In order to increase the accuracy of our total active editor estimate, our data analyst Erik Zachte has revised his code to treat all users with the same username as the same person (which is a sufficiently robust assumption for this purpose). Accordingly, we have revised the metric of “total active editors” to also include Commons, since double-counting should no longer occur.

The result is an overall decrease of the measured number of total active editors by approximately 4.4% on the average for any given month during the past three years (see comparison of new and old numbers below).

ActiveEditorsOldAndNewTotals

The new numbers are now published in the following locations:

In addition, the project-level summary statistics for active editors (columns >5 and >100) are now also de-duplicated (e.g. active editors on Wikipedia).

If you find a metric missing in our data glossary or you have any other data / analytics related question, then please let us know! Or consider joining the Analytics mailing list or #wikimedia-analytics on Freenode (IRC). And of course you’re also very welcome to send me email directly.

 

Best regards,

Diederik van Liere, Product Manager Analytics

2012-08-31: Edited to fix broken anchor link

6 Responses to “Improving the accuracy of the active editors metric”

  1. NaBUru38 says:

    This updated measure seems very reasonable.

  2. Erik Zachte says:

    Harry, your are correct. Five years ago single User Login [1] came into effect. From that moment new users could not chose any name already existing on any wiki. And most existing accounts were unified via a multi-step procedure that resolved name conflicts. Some users may have chosen to skip this process, despite its clear benefits. Then again users that left the project before mid 2008 missed this opportunity anyway to collect their contribution trail under an unified account. So this is an approximation indeed, but good enough it seems given the above. Further assessment (via central authorisation database) is not exactly trivial, and will not resolve all ambiguities anyway, particularly for our earlier contribution history.

    [1] http://en.wikipedia.org/wiki/Wikipedia:Wikipedia_Signpost/2008-05-26/Single_User_Login

  3. Erik Zachte says:

    Andre, you raise the $64,000 question.
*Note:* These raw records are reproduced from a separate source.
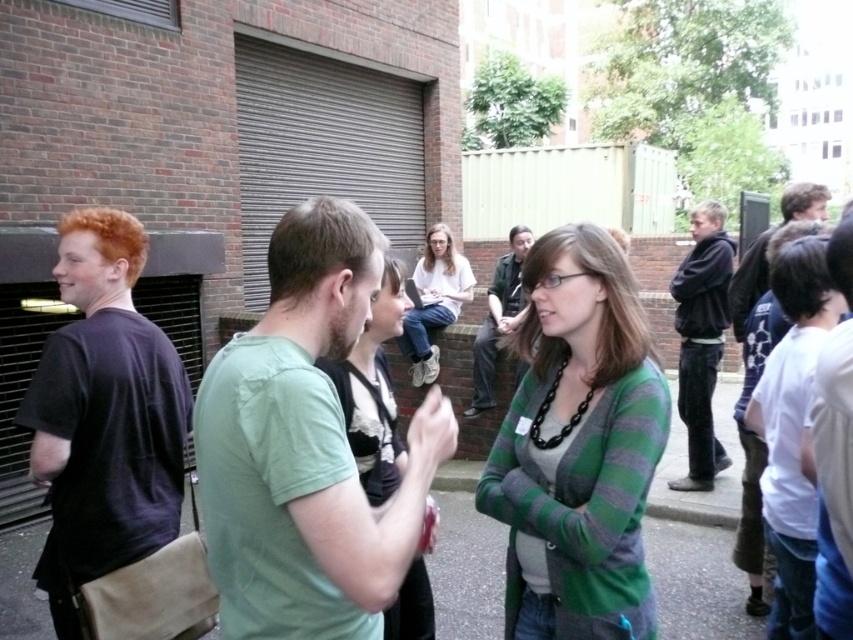
Question: Which object is farther from the camera taking this photo?

Choices:
 (A) white cotton shirt at right
 (B) dark brown t-shirt at left
 (C) dark green shirt at center
 (D) white shirt at center

Answer: (C)

Question: Is dark gray hoodie at right closer to camera compared to white matte shirt at center?

Choices:
 (A) yes
 (B) no

Answer: (B)

Question: Which object appears farthest from the camera in this image?

Choices:
 (A) matte green cardigan at center
 (B) green striped cardigan at center
 (C) green cotton shirt at center

Answer: (B)

Question: Among these points, which one is nearest to the camera?

Choices:
 (A) (242, 566)
 (B) (352, 422)
 (C) (485, 340)
 (D) (692, 420)

Answer: (A)

Question: Is matte green cardigan at center below dark green shirt at center?

Choices:
 (A) no
 (B) yes

Answer: (B)

Question: Does white shirt at center have a lesser width compared to white matte shirt at center?

Choices:
 (A) no
 (B) yes

Answer: (B)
This has been noticed before and discussed time and again. As for the suddenness of the change I have no clue. In general it is very tricky to try to explain complex social phenomena, where many factors play a role. Two aspects I would suggest to take into the equation: saturation of awareness among internet users [1], and evening out of expectations after novelty effect wears out [2]. Other factors are important to assess how well Wikipedia did in recent years, in a world where many people sign up to internet every year, but more and more social sites compete for attention, but that is beyond the issue raised here.
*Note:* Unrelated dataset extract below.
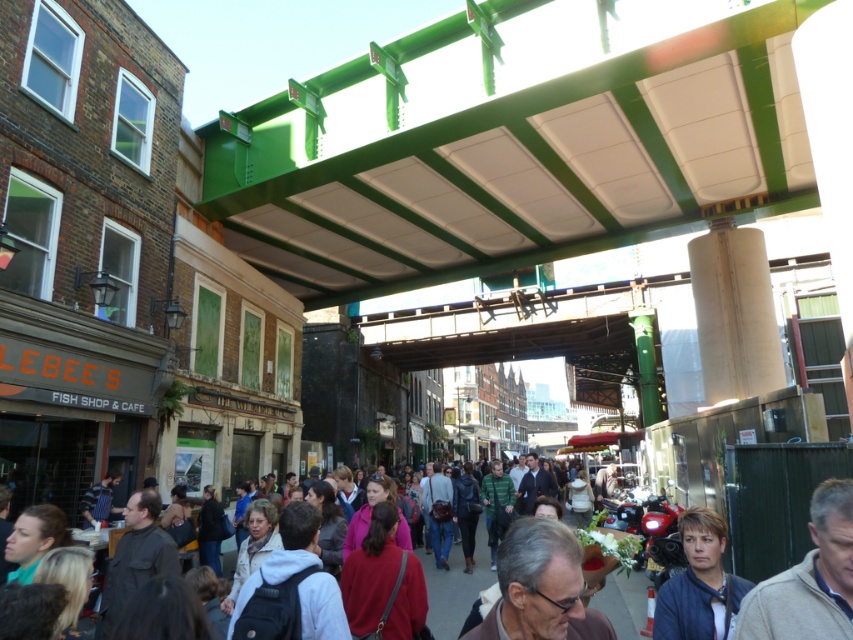
You are a photographer trying to capture a candid shot of the light brown leather jacket at lower right and the dark blue jacket at lower right. Since you want both jackets to be clearly visible in the frame, which jacket should you adjust your focus to prioritize based on their sizes?

The light brown leather jacket at lower right occupies less space than the dark blue jacket at lower right, so you should prioritize focusing on the dark blue jacket at lower right to ensure it remains clear in the photo.

You are a photographer trying to capture a photo of the LEBEE S FISH SHOP CAFE sign. You notice two jackets, a light brown leather jacket at lower right and a dark blue jacket at lower right, blocking your view. Which jacket is wider and might be causing more obstruction?

The dark blue jacket at lower right is wider than the light brown leather jacket at lower right, so it might be causing more obstruction.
    [1] http://en.wikipedia.org/wiki/Market_saturation
    [2] http://en.wikipedia.org/wiki/Hype_cycle

  4. Harry Burt says:

    Never mind, apparently I can’t read since that information is clearly given in the post.

  5. Harry Burt says:

    Just to confirm, if editor A and editor B share a username, this is a sufficient condition for them to be assumed to be the same?

  6. Andre Engels says:

    What I find remarkable about this graph is the suddenness with which one behaviour changed into the other. Until the first months of 2007 the number of editors grows rapidly, possibly exponentially. After that, there is a slow decrease with a seasonal effect (more in the Northern hemisphere Winter than in its Summer). There is no period of decreasing growth between them (the growth does seem to be a bit slower in the second half of 2007 than before, but the change from growth to no growth is still a very sudden one). To me this does seem to indicate that there is some fundamental change that is at work here – if the change was caused by some factor like ‘running out of subjects to write about’, I would expect a more gradual change.